Sure. I can just open source the site after I remove some private stuff and improve the documentation a bit.
I have a similar site (my old web design partnership vertstudios.com) that already has an open source mirror[0], but it doesn't have source file inclusion or tags like my joequery site.
I just started playing with Hyde as a blog engine, which is a static site generator for Python. So far the only blog posts are about setting it up! http://esd.io/
Flask is very cool too, though, and if you want your sites dynamic, I'd recommend it. I choose Hyde because my eventual goal is speed: I want to see how fast I can get a "real world" page to load.
Of course, security is always an issue. I kept everything as simple as possible to reduce the number of ways an attack could exploit my site. I don't believe it to be any less secure than your standard Wordpress site.
To add to the different choices, use octopress [1] with github pages [2]. I was evaluating various choices when I decided to create my own blog, and I found it was the only solution that:
1. Does not cost me anything
2. Lets me use my custom domain name
3. Gives me control over the generated HTML, but also gives me a starting point in the form of some decent looking themes [3].

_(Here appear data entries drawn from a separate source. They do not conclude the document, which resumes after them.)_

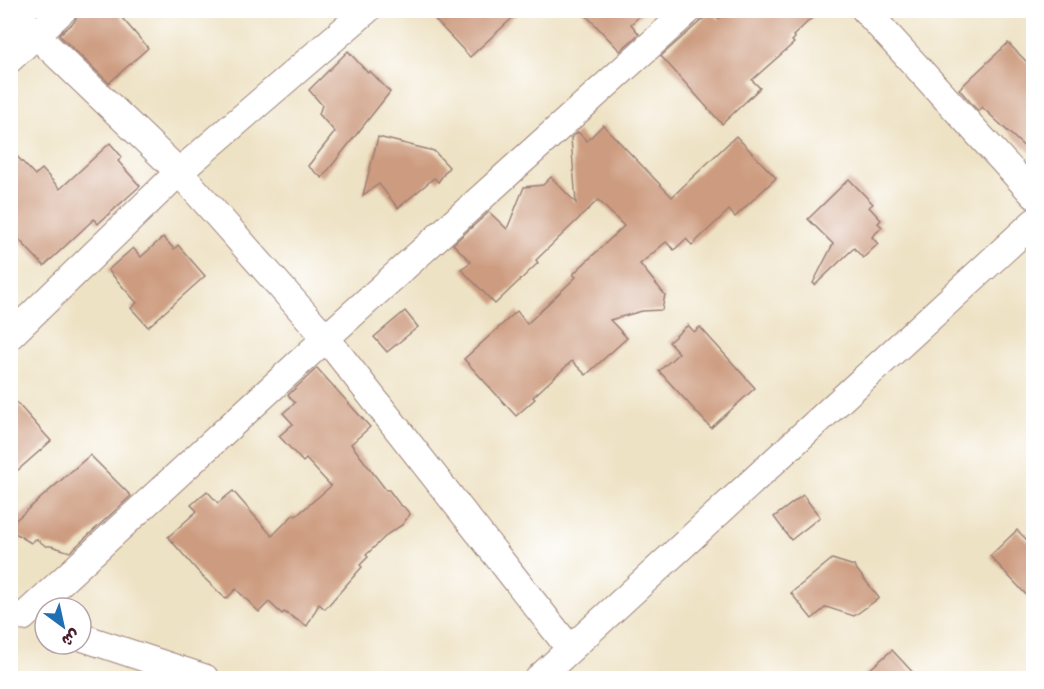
<svg xmlns="http://www.w3.org/2000/svg" width="1044" height="689" viewBox="0 0 1044 689" font-family="Itim,'Playpen Sans Arabic',sans-serif">
<rect width="100%" height="100%" fill="#fff"/>
<filter id="ink" filterUnits="userSpaceOnUse"><feTurbulence type="fractalNoise" baseFrequency=".0167" numOctaves="2"/><feDisplacementMap in="SourceGraphic" scale="12" xChannelSelector="R" yChannelSelector="G"/><feConvolveMatrix kernelMatrix="1 2 1 2 8 2 1 2 1" color-interpolation-filters="sRGB"/></filter>
<filter id="wash" filterUnits="userSpaceOnUse"><feTurbulence type="fractalNoise" baseFrequency=".008" numOctaves="4" result="noise"/><feDisplacementMap in="SourceGraphic" scale="24" xChannelSelector="R" yChannelSelector="G"/><feGaussianBlur stdDeviation="1.35" result="paint"/><feColorMatrix in="noise" values="0 0 0 0 0 0 0 0 0 0 0 0 0 0 0 0 0 1.4 0 .05"/><feComposite in="paint" operator="in"/></filter>
<g filter="url(#wash)">
<rect width="100%" height="100%" fill="#eee2c4"/>
<g id="blocks">
<g fill="#cd9c80">
<polygon points="80,10 115,10 148,48 109,83 59,35 74,22"/>
<polygon points="426,10 521,10 470,57"/>
<polygon points="581,10 646,10 631,24 639,34 620,51"/>
<polygon points="728,10 820,10 793,36 795,38 792,41 794,43 752,80 760,88 722,124 661,56 712,11 719,19"/>
<polygon points="1008,43 1034,69 1034,156 982,107 978,111 959,89"/>
<polygon points="348,51 368,73 370,71 390,92 322,178 308,166 335,132 319,114 322,105 309,90"/>
<polygon points="603,125 672,197 736,136 776,178 735,217 729,210 692,245 686,239 674,250 666,242 640,264 665,295 662,310 642,311 610,320 627,338 586,375 572,361 533,397 535,399 516,416 464,359 517,311 527,324 576,277 573,274 624,226 598,200 536,260 538,263 495,304 461,269 471,262 453,244 489,212 507,229 524,187 543,185 551,177 576,203 571,138 578,132 587,141"/>
<polygon points="378,137 434,151 449,167 438,182 434,178 398,208 379,184 363,195"/>
<polygon points="110,143 122,157 118,161 140,186 100,222 98,224 94,219 44,266 10,230 10,149 35,175 42,169 60,189"/>
<polygon points="849,179 873,204 869,207 881,220 878,223 882,227 872,237 878,244 863,258 854,248 815,285 813,283 833,244 808,219"/>
<polygon points="163,237 174,249 178,245 205,276 148,327 131,308 137,303 108,270 133,248 141,257"/>
<polygon points="405,311 418,327 387,352 374,337"/>
<polygon points="688,325 694,332 700,327 755,388 711,428 659,371 679,353 669,342"/>
<polygon points="317,368 370,427 351,444 386,490 389,490 400,505 404,507 410,514 402,525 389,533 366,555 368,557 360,565 362,567 325,609 319,604 307,626 284,612 282,614 269,602 259,612 236,589 226,599 202,576 168,537 197,511 191,505 207,491 218,503 233,491 272,536 294,514 296,516 331,486 306,459 303,462 279,436 293,424 283,413 295,403 288,395"/>
<polygon points="10,395 51,441 10,477"/>
<polygon points="90,455 131,496 70,552 51,546 46,546 36,539 31,543 10,530 10,525"/>
<polygon points="803,495 820,517 791,540 774,517"/>
<polygon points="1017,530 1034,547 1034,603 990,556"/>
<polygon points="832,559 854,566 879,598 854,616 826,607 812,619 791,593"/>
<polygon points="892,650 918,678 860,678"/>
</g>
</g>
</g>
<g filter="url(#ink)">
<use href="#blocks" fill-opacity="0" stroke="#9c8078" stroke-width="1.5"/>
<g fill="none" stroke-linecap="round" stroke-linejoin="round">
<g stroke="#9c8078" stroke-width="29">
<g id="minor">
<polyline points="14,10 36,35 179,172 326,338 570,649"/>
<polyline points="865,10 1034,195"/>
<polyline points="10,59 63,10"/>
<polyline points="10,336 179,172 367,10"/>
<polyline points="23,617 326,338 689,10"/>
<polyline points="81,637 205,678"/>
<polyline points="539,678 1034,222"/>
</g>
</g>
<use href="#minor" stroke="#fff" stroke-width="27"/>
</g>
</g>
<rect width="1044" height="689" fill="none" stroke="#fff" stroke-width="36"/>
<g transform="translate(63 626) rotate(147)"><circle r="28" fill="#ffffff" stroke="#b7a5aa" stroke-width="1.5"/>
<path d="M0-4.5L10 22L0 15L-10 22Z" fill="#1f6fb2"/>
<text y="-9" font-size="16" font-weight="bold" text-anchor="middle" fill="#4a1f2b">ش</text>
</g>
</svg>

4. Actually works (I'm looking at you, bitbucket).
5. Gives me control over my content. Github decides to close its service? No problem, I got all my content and its history in my local git repo, so I can migrate it to anything I think is better.
If there is another option that fulfills these criteria I would like to know.
Blogging engines are a simple enough concept that it might well be faster to write your own than to understand, configure and patch an unfamiliar system.